A little while ago we published pictures from the long-disappeared Peplow Hall Museum, which comprised stuffed animals and birds, fossils, birds' eggs, moths and butterflies and so on.

Peplow Hall, near Hodnet, was the home of the Stanier family but they sold up in 1921 leaving a question mark over what happened to the collection.

The best clue, pointing to it heading to an undisclosed place in Newcastle-under-Lyme, is a handwritten caption in an old Stanier family photo album. Written by one of the museum photos, it reads: "The museum, Peplow, presented to Newcastle, Staffs, by B.S. 1920."

B.S. was Sir Beville Stanier, owner of Peplow Hall, and a Shropshire MP.

John said: "I was brought up in the Hawkstone Park area and have always had a great interest in Hawkstone Park.

"I probably have the biggest archive of the area and am always finding something new of interest. I was aware of the collection that was at Peplow Hall and that the collection had previously belonged to the Hill family when they were at Hawkstone Hall."

John's faded Victorian photograph of part of the collection when it was at Hawkstone Hall. Some of the birds in display cases can be faintly seen.

John does not know what became of the museum after the Staniers sold up, but has information about its history.
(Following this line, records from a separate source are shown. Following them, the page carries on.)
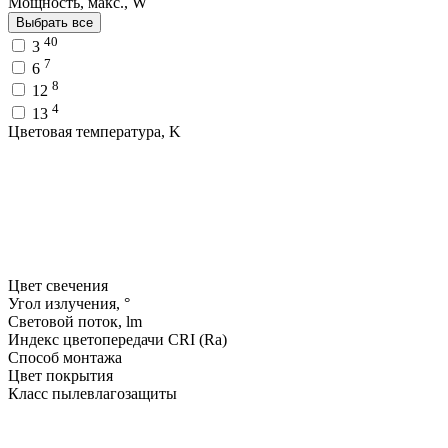
Мощность, макс., W
Выбрать все
40
3
7
6
8
12
4
13
Цветовая температура, K
Цвет свечения
Угол излучения, °
Световой поток, lm
Индекс цветопередачи CRI (Ra)
Способ монтажа
Цвет покрытия
Класс пылевлагозащиты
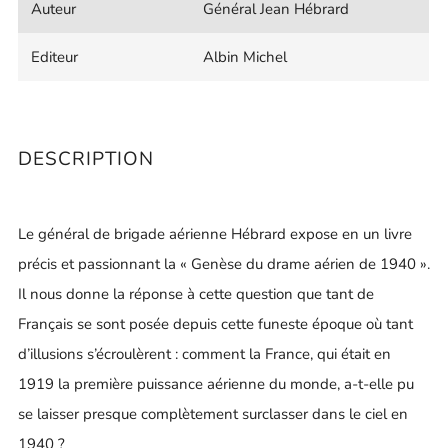
Auteur
Général Jean Hébrard
Editeur
Albin Michel
DESCRIPTION
Le général de brigade aérienne Hébrard expose en un livre
précis et passionnant la « Genèse du drame aérien de 1940 ».
Il nous donne la réponse à cette question que tant de
Français se sont posée depuis cette funeste époque où tant
d’illusions s’écroulèrent : comment la France, qui était en
1919 la première puissance aérienne du monde, a-t-elle pu
se laisser presque complètement surclasser dans le ciel en
1940 ?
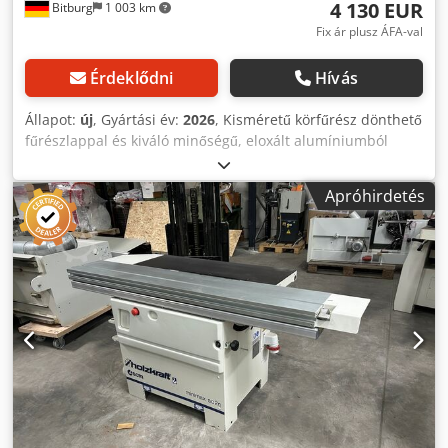
4 130 EUR
Bitburg
1 003 km
Fix ár plusz ÁFA-val
Érdeklődni
Hívás
Állapot:
új
, Gyártási év:
2026
, Kisméretű körfűrész dönthető
fűrészlappal és kiváló minőségű, eloxált alumíniumból
készült csúszóasztallal A kis formátumú körfűrész vágási
síkja közvetlenül a görgős asztalon Dkodecnxamepfx Alfor
Apróhirdetés
Pontosan vezetett, eloxált alumíniumból készült
csúszókocsi, standard kivitelben Teleszkópos karon
vezetett és hosszirányban állítható nagyméretű asztali kar
A szabványos asztal meghosszabbítása és kiszélesítése
megkönnyíti a nagyobb munkadarabok megmunkálását. A
nagyméretű, szürke öntöttvasból készült fűrészegység
kétszeresen van az öntöttvas asztalra szerelve, és
garantálja a stabilitást, a pontosságot, a zavartalan
működést és a hosszú élettartamot. Nagyméretű
munkaasztal csiszolt szürkeöntvényből, ezért rendkívül
robusztus és érzéketlen Sima futás és precíz vágás
Alumínium csúszó kocsi Milliószorosan bizonyított golyós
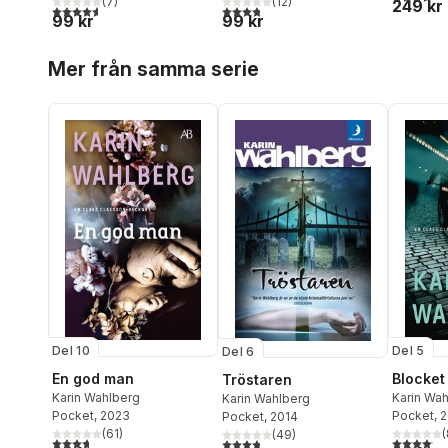
(
7
)
(
12
)
249 kr
4,6
utav 5 stjärnor. Totalt antal röster:
3,8
utav 5 stjärnor. Totalt antal röster:
99 kr
99 kr
Hoppa över listan
Mer från samma serie
Del 10
Del 5
Del 6
En god man
Blocket
Tröstaren
Karin Wahlberg
Karin Wa
Karin Wahlberg
Pocket
, 2023
Pocket
, 
Pocket
, 2014
(
61
)
(
(
49
)
3,7
utav 5 stjärnor. Totalt antal röster:
4,1
utav 5 
3,8
utav 5 stjärnor. Totalt antal röster:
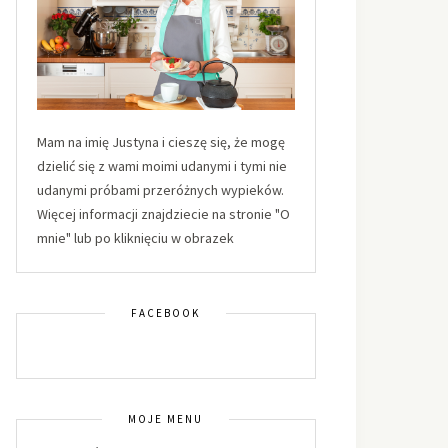
Mam na imię Justyna i cieszę się, że mogę
dzielić się z wami moimi udanymi i tymi nie
udanymi próbami przeróżnych wypieków.
Więcej informacji znajdziecie na stronie "O
mnie" lub po kliknięciu w obrazek
FACEBOOK
MOJE MENU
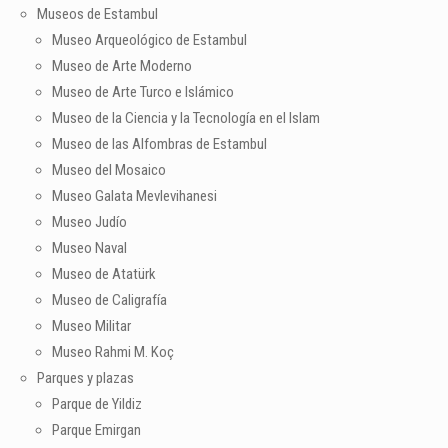
Museos de Estambul
Museo Arqueológico de Estambul
Museo de Arte Moderno
Museo de Arte Turco e Islámico
Museo de la Ciencia y la Tecnología en el Islam
Museo de las Alfombras de Estambul
Museo del Mosaico
Museo Galata Mevlevihanesi
Museo Judío
Museo Naval
Museo de Atatürk
Museo de Caligrafía
Museo Militar
Museo Rahmi M. Koç
Parques y plazas
Parque de Yildiz
Parque Emirgan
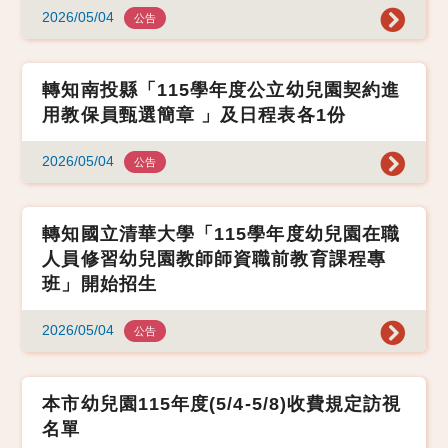
2026/05/04
公告
轉知南投縣「115學年度公立幼兒園契約進
用教保員甄選簡章 」及日程表各1份
2026/05/04
公告
轉知國立清華大學「115學年度幼兒園在職
人員修習幼兒園教師師資職前教育課程專
班」開始招生
2026/05/04
公告
本市幼兒園115年度(5/4-5/8)收費規定訪視
名單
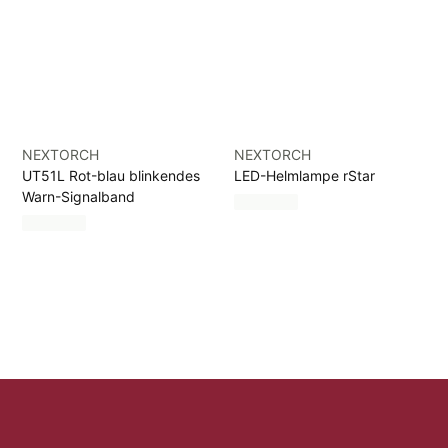
NEXTORCH
NEXTORCH
UT51L Rot-blau blinkendes
LED-Helmlampe rStar
Warn-Signalband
He said: "The collection was of British birds and eggs, mammals, heads, moths and butterflies, fossils and so on, along with a number of bronze and stone implements found in the ruins of the Red Castle at Weston.

"This collection originally belonged to Lord Hill of Hawkstone and was displayed in what is now The Winter Garden of the hall."

Lord Hill appointed Shrewsbury taxidermist Henry Shaw as curator of the collection, with an annual salary.

"As part of the attractions at Hawkstone Park various organised parties of visitors were shown the collection at the hall that was referred to in various excursion programmes as 'the museum.'

"During the late 1800s, due to bankruptcy of the Hawkstone estate, the collection was sold in 1897."

There followed a major legal dispute which turned on whether the stuffed birds and so on were part of the fixtures of the building, or whether they could be removed. It went to the Court of Appeal in July 1897 which ruled they were not fixtures, and dismissed an appeal by Lord Hill.

"The bird collection was obviously a great interest to a local family, Sir Beville Stanier from nearby Peplow Hall, who obtained the collection for the Shropshire Archaeological Society and installed it at Peplow after he bought it through the bankruptcy sale."

Sir Beville thought it was important that the collection should not be broken up for a lack of a home, and was also to add some objects of his own to it, says John.